* Directive
Determine the number of lines in the data below that contain the string "insert", and respond with that number alone.

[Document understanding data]

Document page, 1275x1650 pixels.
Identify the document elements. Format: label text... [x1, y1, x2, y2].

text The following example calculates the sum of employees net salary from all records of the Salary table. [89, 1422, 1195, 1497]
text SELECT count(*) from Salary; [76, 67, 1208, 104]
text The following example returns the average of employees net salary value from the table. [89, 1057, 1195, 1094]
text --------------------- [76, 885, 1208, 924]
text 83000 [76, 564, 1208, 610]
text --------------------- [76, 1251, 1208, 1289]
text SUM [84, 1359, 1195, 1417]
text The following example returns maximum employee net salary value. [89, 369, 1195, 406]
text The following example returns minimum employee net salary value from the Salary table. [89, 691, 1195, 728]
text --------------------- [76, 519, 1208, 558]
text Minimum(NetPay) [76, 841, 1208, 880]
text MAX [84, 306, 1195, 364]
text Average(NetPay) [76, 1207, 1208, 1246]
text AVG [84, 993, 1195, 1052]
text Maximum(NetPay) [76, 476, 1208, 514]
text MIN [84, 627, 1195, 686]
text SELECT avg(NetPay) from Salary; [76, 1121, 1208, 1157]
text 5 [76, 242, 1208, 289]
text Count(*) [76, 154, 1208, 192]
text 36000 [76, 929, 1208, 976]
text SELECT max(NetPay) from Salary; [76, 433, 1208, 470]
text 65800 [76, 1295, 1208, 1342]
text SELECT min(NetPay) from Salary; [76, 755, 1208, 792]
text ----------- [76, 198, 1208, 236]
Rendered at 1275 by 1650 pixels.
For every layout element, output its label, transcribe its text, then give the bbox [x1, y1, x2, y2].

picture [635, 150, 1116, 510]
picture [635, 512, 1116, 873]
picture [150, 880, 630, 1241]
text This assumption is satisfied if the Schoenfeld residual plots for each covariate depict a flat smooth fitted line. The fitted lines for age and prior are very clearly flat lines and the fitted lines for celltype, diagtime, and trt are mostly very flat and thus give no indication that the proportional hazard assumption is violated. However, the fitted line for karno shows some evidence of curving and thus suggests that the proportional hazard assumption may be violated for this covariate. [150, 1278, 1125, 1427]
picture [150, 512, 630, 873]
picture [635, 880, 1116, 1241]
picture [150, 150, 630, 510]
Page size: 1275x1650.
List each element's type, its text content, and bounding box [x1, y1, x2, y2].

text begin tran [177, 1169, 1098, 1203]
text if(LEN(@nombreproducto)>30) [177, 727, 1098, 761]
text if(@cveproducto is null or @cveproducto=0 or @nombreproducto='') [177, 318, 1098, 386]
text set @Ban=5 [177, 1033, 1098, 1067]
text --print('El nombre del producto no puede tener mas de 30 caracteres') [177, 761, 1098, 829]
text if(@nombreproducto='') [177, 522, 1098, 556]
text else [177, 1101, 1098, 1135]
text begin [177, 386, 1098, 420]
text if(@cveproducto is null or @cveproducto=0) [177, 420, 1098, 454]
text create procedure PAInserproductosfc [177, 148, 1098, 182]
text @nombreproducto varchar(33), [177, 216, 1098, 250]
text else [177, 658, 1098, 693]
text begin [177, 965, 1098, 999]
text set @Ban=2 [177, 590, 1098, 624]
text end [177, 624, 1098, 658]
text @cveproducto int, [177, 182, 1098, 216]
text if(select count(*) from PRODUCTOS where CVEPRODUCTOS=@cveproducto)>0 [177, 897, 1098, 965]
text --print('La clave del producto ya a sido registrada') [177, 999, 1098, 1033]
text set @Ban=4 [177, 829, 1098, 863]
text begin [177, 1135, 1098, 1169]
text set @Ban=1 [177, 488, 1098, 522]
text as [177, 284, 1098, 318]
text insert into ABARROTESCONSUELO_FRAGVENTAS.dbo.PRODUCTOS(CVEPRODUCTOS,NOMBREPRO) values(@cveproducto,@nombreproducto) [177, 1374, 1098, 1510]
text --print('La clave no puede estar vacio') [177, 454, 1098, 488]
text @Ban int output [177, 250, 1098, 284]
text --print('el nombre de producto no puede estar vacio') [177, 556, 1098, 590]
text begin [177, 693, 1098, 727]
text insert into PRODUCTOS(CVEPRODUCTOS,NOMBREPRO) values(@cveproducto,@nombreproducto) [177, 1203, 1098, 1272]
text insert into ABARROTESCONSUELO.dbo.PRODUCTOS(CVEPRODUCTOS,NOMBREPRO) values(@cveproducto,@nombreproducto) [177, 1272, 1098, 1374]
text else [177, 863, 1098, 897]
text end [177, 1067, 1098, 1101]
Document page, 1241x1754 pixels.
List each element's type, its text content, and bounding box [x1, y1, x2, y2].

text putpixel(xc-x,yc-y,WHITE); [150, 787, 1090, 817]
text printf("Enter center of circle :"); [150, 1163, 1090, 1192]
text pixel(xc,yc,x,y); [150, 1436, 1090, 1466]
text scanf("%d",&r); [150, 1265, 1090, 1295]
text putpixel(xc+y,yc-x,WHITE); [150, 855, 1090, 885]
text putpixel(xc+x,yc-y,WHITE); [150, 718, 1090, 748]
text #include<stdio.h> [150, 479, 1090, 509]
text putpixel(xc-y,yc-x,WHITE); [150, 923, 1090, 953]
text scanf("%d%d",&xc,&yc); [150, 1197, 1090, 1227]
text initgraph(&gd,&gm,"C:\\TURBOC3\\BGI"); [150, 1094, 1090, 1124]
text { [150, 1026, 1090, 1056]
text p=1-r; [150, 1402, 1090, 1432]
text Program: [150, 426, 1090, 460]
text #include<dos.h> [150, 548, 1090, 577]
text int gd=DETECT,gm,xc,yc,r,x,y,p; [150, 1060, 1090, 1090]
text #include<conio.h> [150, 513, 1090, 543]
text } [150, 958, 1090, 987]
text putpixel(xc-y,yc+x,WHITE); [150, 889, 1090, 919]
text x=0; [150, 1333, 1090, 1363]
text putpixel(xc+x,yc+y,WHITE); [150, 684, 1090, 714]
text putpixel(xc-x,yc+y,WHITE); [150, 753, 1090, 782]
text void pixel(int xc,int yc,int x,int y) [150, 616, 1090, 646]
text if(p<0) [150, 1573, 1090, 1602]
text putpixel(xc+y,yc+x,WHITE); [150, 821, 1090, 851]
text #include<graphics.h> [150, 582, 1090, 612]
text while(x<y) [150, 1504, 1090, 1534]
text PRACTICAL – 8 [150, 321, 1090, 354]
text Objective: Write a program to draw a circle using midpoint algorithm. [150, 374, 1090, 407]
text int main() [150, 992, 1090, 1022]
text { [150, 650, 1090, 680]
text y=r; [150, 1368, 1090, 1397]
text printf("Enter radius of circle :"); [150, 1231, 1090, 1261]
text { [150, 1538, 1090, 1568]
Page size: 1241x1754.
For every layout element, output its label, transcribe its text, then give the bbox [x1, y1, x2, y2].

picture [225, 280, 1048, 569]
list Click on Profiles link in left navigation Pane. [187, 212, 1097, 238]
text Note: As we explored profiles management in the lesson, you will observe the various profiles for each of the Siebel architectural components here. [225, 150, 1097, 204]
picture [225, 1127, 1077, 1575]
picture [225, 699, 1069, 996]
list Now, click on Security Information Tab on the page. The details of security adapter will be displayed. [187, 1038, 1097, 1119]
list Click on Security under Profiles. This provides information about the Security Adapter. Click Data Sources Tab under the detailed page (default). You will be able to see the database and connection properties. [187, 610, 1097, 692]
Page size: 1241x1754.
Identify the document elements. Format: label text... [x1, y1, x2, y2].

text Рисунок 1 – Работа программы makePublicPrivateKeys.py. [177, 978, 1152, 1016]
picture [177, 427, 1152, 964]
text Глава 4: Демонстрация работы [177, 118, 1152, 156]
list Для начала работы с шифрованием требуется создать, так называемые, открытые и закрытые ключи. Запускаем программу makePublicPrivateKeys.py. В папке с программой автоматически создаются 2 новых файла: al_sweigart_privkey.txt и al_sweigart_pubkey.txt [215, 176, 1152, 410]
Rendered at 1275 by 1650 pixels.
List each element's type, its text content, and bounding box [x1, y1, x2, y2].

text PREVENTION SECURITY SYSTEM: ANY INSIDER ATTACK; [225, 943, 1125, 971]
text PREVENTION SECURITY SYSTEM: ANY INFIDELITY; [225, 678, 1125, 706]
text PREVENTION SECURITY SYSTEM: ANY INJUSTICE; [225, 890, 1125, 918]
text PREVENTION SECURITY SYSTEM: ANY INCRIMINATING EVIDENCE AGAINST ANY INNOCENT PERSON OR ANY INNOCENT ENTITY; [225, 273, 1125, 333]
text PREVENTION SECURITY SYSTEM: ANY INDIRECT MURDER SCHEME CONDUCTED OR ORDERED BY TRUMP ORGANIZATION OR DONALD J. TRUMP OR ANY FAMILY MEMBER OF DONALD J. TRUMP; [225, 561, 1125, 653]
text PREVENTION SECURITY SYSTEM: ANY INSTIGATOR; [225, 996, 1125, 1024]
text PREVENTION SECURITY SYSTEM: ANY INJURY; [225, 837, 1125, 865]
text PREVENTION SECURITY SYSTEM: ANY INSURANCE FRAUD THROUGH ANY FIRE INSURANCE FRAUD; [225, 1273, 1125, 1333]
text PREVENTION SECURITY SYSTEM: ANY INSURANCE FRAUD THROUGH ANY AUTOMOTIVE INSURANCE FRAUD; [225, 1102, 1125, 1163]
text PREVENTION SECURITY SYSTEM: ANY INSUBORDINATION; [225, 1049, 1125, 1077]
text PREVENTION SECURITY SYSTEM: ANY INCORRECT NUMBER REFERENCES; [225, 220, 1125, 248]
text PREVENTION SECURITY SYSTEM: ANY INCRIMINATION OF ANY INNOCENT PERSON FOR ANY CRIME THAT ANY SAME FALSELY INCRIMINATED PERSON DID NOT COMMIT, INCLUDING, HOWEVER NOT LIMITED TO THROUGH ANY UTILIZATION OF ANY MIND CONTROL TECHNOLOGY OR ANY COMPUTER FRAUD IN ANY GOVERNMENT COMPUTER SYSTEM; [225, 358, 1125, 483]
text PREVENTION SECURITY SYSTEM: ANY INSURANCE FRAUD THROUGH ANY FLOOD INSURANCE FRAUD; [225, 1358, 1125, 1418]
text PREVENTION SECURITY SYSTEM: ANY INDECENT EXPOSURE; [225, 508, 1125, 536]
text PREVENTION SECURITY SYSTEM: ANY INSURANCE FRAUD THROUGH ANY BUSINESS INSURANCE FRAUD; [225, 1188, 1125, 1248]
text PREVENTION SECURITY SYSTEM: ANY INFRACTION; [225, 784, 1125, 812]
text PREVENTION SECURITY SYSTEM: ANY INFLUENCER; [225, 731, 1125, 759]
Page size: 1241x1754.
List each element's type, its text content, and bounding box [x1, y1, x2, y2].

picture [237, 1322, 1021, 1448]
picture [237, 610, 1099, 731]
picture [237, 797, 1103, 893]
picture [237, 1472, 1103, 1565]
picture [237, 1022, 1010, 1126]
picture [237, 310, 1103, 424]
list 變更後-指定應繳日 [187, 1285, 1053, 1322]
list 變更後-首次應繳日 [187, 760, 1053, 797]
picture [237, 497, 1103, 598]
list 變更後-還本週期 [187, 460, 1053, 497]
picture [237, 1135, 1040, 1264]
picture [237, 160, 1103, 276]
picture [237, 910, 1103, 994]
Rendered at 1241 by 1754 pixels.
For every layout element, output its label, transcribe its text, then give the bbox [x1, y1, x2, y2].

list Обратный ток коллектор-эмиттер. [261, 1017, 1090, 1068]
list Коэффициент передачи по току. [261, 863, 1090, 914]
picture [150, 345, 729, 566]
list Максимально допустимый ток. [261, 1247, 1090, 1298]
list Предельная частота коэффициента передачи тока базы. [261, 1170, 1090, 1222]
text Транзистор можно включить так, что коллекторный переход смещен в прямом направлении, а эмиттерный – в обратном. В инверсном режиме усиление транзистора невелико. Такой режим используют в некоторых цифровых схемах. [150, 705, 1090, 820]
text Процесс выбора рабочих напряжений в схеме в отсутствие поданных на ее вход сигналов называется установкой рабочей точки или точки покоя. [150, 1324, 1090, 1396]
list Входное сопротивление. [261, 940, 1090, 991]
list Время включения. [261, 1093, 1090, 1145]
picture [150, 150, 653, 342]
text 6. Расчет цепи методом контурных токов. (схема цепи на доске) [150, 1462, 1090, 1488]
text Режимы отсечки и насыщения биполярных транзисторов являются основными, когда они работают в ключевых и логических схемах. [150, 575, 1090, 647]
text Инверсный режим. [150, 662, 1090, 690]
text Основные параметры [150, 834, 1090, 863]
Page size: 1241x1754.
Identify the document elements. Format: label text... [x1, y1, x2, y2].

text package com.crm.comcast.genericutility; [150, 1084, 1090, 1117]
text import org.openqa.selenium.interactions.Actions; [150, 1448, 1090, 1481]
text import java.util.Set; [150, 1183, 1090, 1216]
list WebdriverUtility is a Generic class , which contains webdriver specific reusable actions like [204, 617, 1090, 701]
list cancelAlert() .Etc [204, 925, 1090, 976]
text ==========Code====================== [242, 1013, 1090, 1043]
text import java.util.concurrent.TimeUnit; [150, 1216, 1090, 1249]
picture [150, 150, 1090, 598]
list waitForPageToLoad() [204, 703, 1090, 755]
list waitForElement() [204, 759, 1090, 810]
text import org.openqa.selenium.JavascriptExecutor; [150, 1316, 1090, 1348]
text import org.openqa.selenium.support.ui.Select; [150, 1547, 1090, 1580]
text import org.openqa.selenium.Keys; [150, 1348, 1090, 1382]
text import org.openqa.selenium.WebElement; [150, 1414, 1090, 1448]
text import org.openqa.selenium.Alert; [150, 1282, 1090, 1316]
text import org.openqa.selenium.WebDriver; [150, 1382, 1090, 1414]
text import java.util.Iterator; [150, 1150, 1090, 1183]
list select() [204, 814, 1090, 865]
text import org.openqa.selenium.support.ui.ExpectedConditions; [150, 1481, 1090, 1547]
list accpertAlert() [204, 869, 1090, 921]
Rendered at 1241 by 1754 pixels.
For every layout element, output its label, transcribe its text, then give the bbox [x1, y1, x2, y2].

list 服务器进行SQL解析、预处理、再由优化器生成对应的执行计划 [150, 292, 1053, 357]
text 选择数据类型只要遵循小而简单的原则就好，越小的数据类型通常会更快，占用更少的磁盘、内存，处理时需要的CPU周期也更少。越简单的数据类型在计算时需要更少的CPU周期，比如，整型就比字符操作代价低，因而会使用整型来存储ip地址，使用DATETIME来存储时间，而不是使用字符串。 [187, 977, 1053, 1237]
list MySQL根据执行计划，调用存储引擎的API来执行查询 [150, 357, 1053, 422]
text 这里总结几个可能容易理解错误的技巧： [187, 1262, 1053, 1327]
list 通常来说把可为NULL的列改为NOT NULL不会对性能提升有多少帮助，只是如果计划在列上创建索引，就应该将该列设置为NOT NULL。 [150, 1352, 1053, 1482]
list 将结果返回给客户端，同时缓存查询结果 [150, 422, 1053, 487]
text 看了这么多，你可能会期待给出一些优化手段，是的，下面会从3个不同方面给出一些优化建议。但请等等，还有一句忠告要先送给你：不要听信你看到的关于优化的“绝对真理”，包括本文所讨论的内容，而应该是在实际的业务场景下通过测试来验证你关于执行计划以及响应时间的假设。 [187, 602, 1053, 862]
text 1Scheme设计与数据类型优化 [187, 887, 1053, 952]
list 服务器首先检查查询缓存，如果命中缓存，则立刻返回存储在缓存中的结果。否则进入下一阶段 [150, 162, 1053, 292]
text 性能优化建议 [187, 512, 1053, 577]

* The answer
3